Peut-être aussi accusera-t-on M. de Castries d’être parfois un commentateur aussi complaisant qu’ingénieux. On le chicanera, j’en suis certain, sur le sens symbolique qu’il prête au paradis musulman, aux voluptés charnelles promises aux croyans par le Prophète. Croirons-nous que ces jardins de délices, où jaillissent des sources vives, que ces belles filles aux seins arrondis et aux grands yeux noirs, enfermées dans des pavillons et pareilles à des perles soigneusement cachées, ne soient que des emblèmes des félicités spirituelles et de la vision béatifique ? » A la vérité, il est écrit dans le Coran « que Dieu ne rougit pas d’offrir en parabole jusqu’à un moucheron, que ceux dont le cœur dévie de la vraie route courent après la métaphore. » Mais la plupart des hommes courent après la métaphore, et Mahomet ne s’est point soucié de les faire revenir de leur erreur ; il ne les a point avertis qu’il s’était accommodé à la grossièreté de leurs pensées en matérialisant des joies mystiques par des images terrestres, que les vierges célestes n’ont pas des seins arrondis, que les houris sont des idées. Il nous a laissés libres d’en penser ce qu’il nous plairait, et c’est le cas de dire que qui ne dit mot consent.
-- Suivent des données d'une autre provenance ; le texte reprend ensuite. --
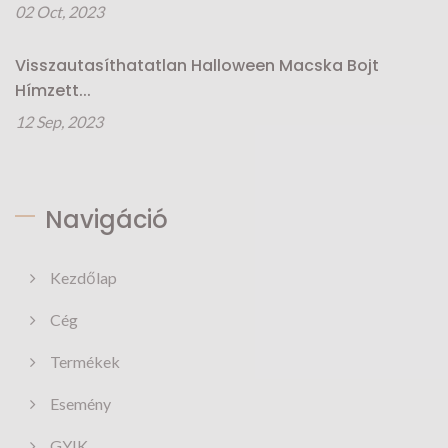
02 Oct, 2023
Visszautasíthatatlan Halloween Macska Bojt
Hímzett...
12 Sep, 2023
Navigáció
Kezdőlap
Cég
Termékek
Esemény
GYIK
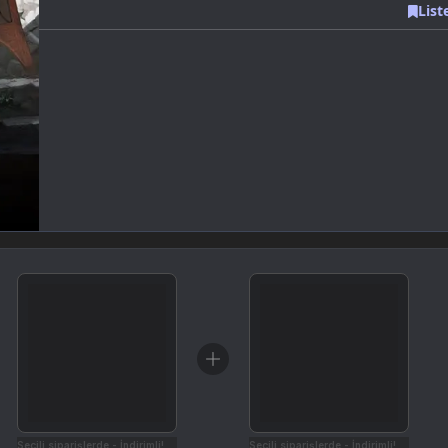
List
Seçili siparişlerde - İndirimli!
Seçili siparişlerde - İndirimli!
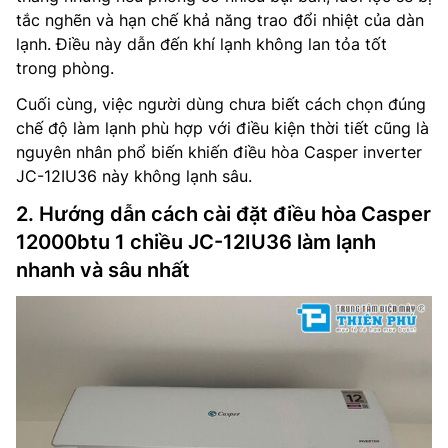
tắc nghẽn và hạn chế khả năng trao đổi nhiệt của dàn
lạnh. Điều này dẫn đến khí lạnh không lan tỏa tốt
trong phòng.
Cuối cùng, việc người dùng chưa biết cách chọn đúng
chế độ làm lạnh phù hợp với điều kiện thời tiết cũng là
nguyên nhân phổ biến khiến điều hòa Casper inverter
JC-12IU36 này không lạnh sâu.
2. Hướng dẫn cách cài đặt điều hòa Casper
12000btu 1 chiều JC-12IU36 làm lạnh
nhanh và sâu nhất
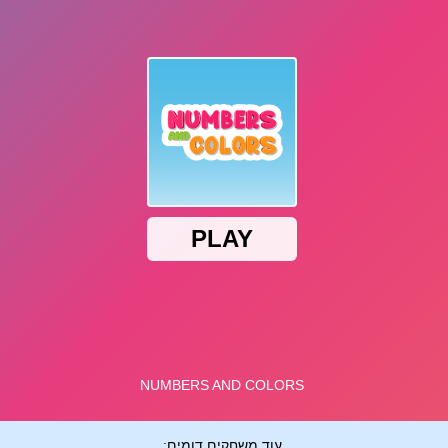
עוד משחקים דומים:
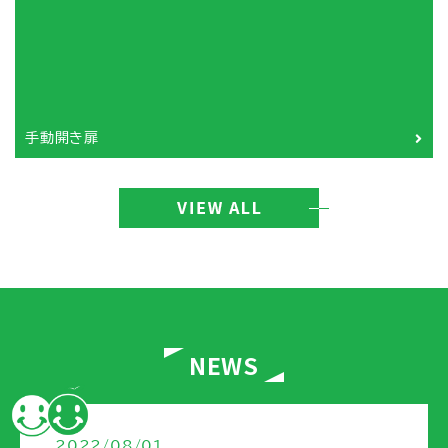
手動開き扉
NEWS
2022/08/01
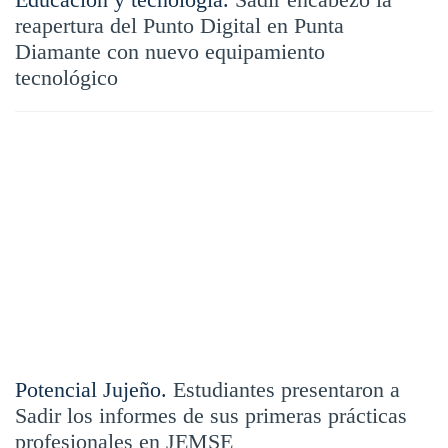
reapertura del Punto Digital en Punta
Diamante con nuevo equipamiento
tecnológico
Potencial Jujeño.
Estudiantes presentaron a
Sadir los informes de sus primeras prácticas
profesionales en JEMSE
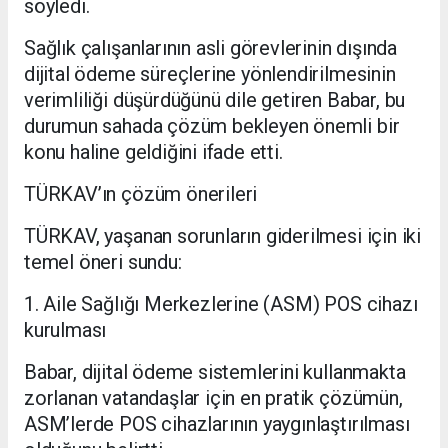
söyledi.
Sağlık çalışanlarının asli görevlerinin dışında
dijital ödeme süreçlerine yönlendirilmesinin
verimliliği düşürdüğünü dile getiren Babar, bu
durumun sahada çözüm bekleyen önemli bir
konu haline geldiğini ifade etti.
TÜRKAV’ın çözüm önerileri
TÜRKAV, yaşanan sorunların giderilmesi için iki
temel öneri sundu:
1. Aile Sağlığı Merkezlerine (ASM) POS cihazı
kurulması
Babar, dijital ödeme sistemlerini kullanmakta
zorlanan vatandaşlar için en pratik çözümün,
ASM’lerde POS cihazlarının yaygınlaştırılması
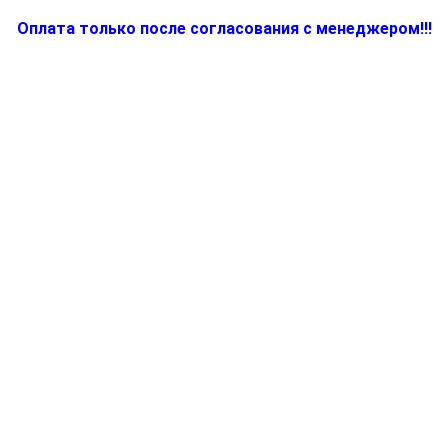
Оплата только после согласования с менеджером!!!
Количество
товара
BR67050775,
Кабель
для
кофеварки
(кофемашины)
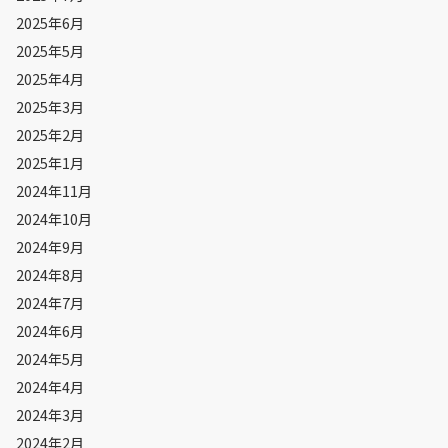
2025年6月
2025年5月
2025年4月
2025年3月
2025年2月
2025年1月
2024年11月
2024年10月
2024年9月
2024年8月
2024年7月
2024年6月
2024年5月
2024年4月
2024年3月
2024年2月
L’originalité de l’islamisme n’est pas dans le dogme, mais dans la personne du fondateur, qui seul entre tous les législateurs religieux, ne s’est point donné pour un Dieu, pour un être surnaturel, pour un thaumaturge, ni même pour un saint, pour un impeccable. La miséricorde divine à laquelle il recommandait ses frères lui était nécessaire comme à eux, et il l’implorait pour lui-même. Il a toujours déclaré qu’il n’était qu’un homme, que son seul privilège était sa mission prophétique et les communications qu’il avait reçues du ciel pour le bien de son peuple. M. de Castries en convient, Mahomet, qui avait de la divinité une conception si élevée, n’avait qu’une médiocre idée de l’humanité, et il faisait une large part à ses faiblesses et à ses passions. Il n’a point entendu créer une de ces religions idéalistes qui commandent à l’homme de violenter sa nature, de devenir un homme nouveau. Il aurait cru blasphémer s’il avait dit : « Soyez parfaits comme votre père qui est aux cieux. » Nous ne sommes qu’une vile poussière ; notre néant

  1. Babylonierthum, Judenthum und Christenthum, von Dr Adolf Wahrmund, Leipzig. 1882, p. 228.